In the Beginning
There were Youth Aid Officers, like myself, who were unable to help at-risk youth until they had committed an offence. We were the ill-equipped ambulance at the bottom of the cliff after these kids had sky-dived off it. The more often they hit the bottom, the more damaged they became and the more committed to pursuing a life of crime. At the same time it became clear to me that most of these sky-divers were from a small number of families that the system dealt with over and over again.
We launched the Community Approach Programme to combat this problem in 1993… over time we have revolutionised the way at-risk youth have been dealt with. We decided to concentrate on those few families and the social, health and educational factors that contributed to their dysfunction.
I joined the Police to make a difference and since 1993 I can honestly say I feel that I am. So often in the Police you deal with the aftermath but in this role I get so much satisfaction out of preventing the tragedies and helping these families to truly “break the cycle”.
It’s incredibly rewarding to know we’ve saved so many people from becoming victims and stopped so many kids from sky-diving again and again over that cliff.
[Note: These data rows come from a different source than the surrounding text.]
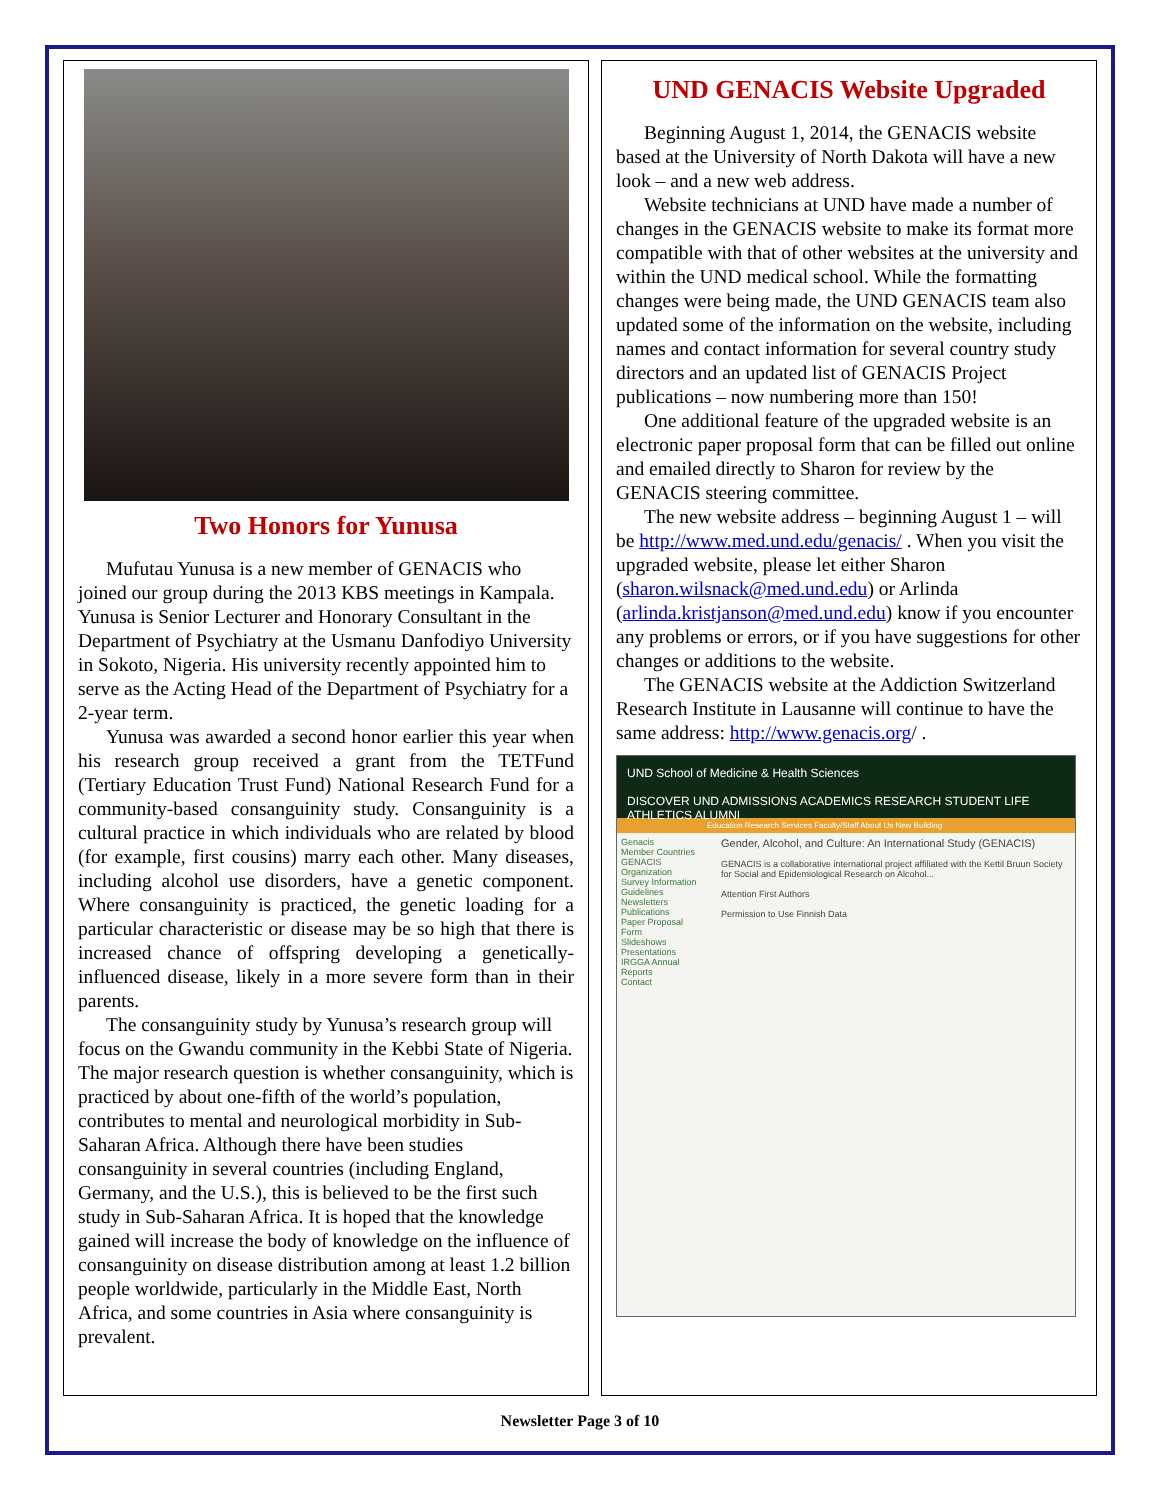Two Honors for Yunusa
Mufutau Yunusa is a new member of GENACIS who joined our group during the 2013 KBS meetings in Kampala. Yunusa is Senior Lecturer and Honorary Consultant in the Department of Psychiatry at the Usmanu Danfodiyo University in Sokoto, Nigeria. His university recently appointed him to serve as the Acting Head of the Department of Psychiatry for a 2-year term.
Yunusa was awarded a second honor earlier this year when his research group received a grant from the TETFund (Tertiary Education Trust Fund) National Research Fund for a community-based consanguinity study. Consanguinity is a cultural practice in which individuals who are related by blood (for example, first cousins) marry each other. Many diseases, including alcohol use disorders, have a genetic component. Where consanguinity is practiced, the genetic loading for a particular characteristic or disease may be so high that there is increased chance of offspring developing a genetically-influenced disease, likely in a more severe form than in their parents.
The consanguinity study by Yunusa’s research group will focus on the Gwandu community in the Kebbi State of Nigeria. The major research question is whether consanguinity, which is practiced by about one-fifth of the world’s population, contributes to mental and neurological morbidity in Sub-Saharan Africa. Although there have been studies consanguinity in several countries (including England, Germany, and the U.S.), this is believed to be the first such study in Sub-Saharan Africa. It is hoped that the knowledge gained will increase the body of knowledge on the influence of consanguinity on disease distribution among at least 1.2 billion people worldwide, particularly in the Middle East, North Africa, and some countries in Asia where consanguinity is prevalent.
UND GENACIS Website Upgraded
Beginning August 1, 2014, the GENACIS website based at the University of North Dakota will have a new look – and a new web address.
Website technicians at UND have made a number of changes in the GENACIS website to make its format more compatible with that of other websites at the university and within the UND medical school. While the formatting changes were being made, the UND GENACIS team also updated some of the information on the website, including names and contact information for several country study directors and an updated list of GENACIS Project publications – now numbering more than 150!
One additional feature of the upgraded website is an electronic paper proposal form that can be filled out online and emailed directly to Sharon for review by the GENACIS steering committee.
The new website address – beginning August 1 – will be http://www.med.und.edu/genacis/ . When you visit the upgraded website, please let either Sharon (sharon.wilsnack@med.und.edu) or Arlinda (arlinda.kristjanson@med.und.edu) know if you encounter any problems or errors, or if you have suggestions for other changes or additions to the website.
The GENACIS website at the Addiction Switzerland Research Institute in Lausanne will continue to have the same address: http://www.genacis.org/ .
UND School of Medicine & Health Sciences
DISCOVER UND ADMISSIONS ACADEMICS RESEARCH STUDENT LIFE ATHLETICS ALUMNI
Education Research Services Faculty/Staff About Us New Building
Genacis
Member Countries
GENACIS Organization
Survey Information
Guidelines
Newsletters
Publications
Paper Proposal Form
Slideshows
Presentations
IRGGA Annual Reports
Contact
Gender, Alcohol, and Culture: An International Study (GENACIS)
GENACIS is a collaborative international project affiliated with the Kettil Bruun Society for Social and Epidemiological Research on Alcohol...
Attention First Authors
Permission to Use Finnish Data
Newsletter Page 3 of 10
A Special thanks to all the dedicated staff who are ‘unsung heroes’ of Community Approach.
What is Community Approach?
The thrust of Community Approach is to assist families to lay down a new foundation on which they can build a positive future. That’s because the old adage “problems all start in the home” is so true. These families are identified by Police Youth Aid. They have a child who has committed multiple crimes and often have more than one offender per family. Once the at-risk family has been referred, Community Approach staff identify the issues that entangle the family in the crime cycle.
These staff include Social Workers, a navigator, youth workers and mentors. We use a co-ordinated approach utilising government and community agencies and together we methodically address the problems the families are encountering.
Unfortunately we can’t count the crimes the programme has prevented, the young people it has kept out of prison or the lives that have been changed for the better. But when it works… who’s counting?
The families are carefully case managed and constantly monitored. One of the contributing factors to our success is the low ratio of families per worker, which in turn allows the worker to spend quality time with each family. “We believe in doing a lot with a little rather than a little with a lot”.
“This programme is a fine example of the police and community working together to promote change for a number of families who, without this intervention, would be very likely subjected to a lifetime of poverty, failure and crime.” Jill Worrall MSW,
Massey University Evaluation 2001
Board of Trustees
What makes the Mt Roskill Community Approach unique is that we’re administered by an independent Community Trust. We believe this is why we’re so successful… it’s not just the Police that has a vested interest in making Community Approach work, it’s the people of the community as well.
The Charitable Trust oversees the running of the whole operation including helping us to source the extra money we need to continue operating. The NZ Police provides most of our annual funding… we have to find the remaining shortfall of 40%. The Trustees bring valuable skills and experiences that help us find the money we need, they also have a compassionate attitude towards the people we help.
That’s what makes this Trust so different. Before any decision is made we ask, “is this going to benefit the families we serve?”
Together we continue to achieve our objective, which is to “Reduce Youth Crime”.
CHAIR PERSON: Peter Muys
SECRETARY: Leanne Dunning
TRUSTEES: Dr Susan Autagavaia, Andrew Brown, Stephen Bell MNZM.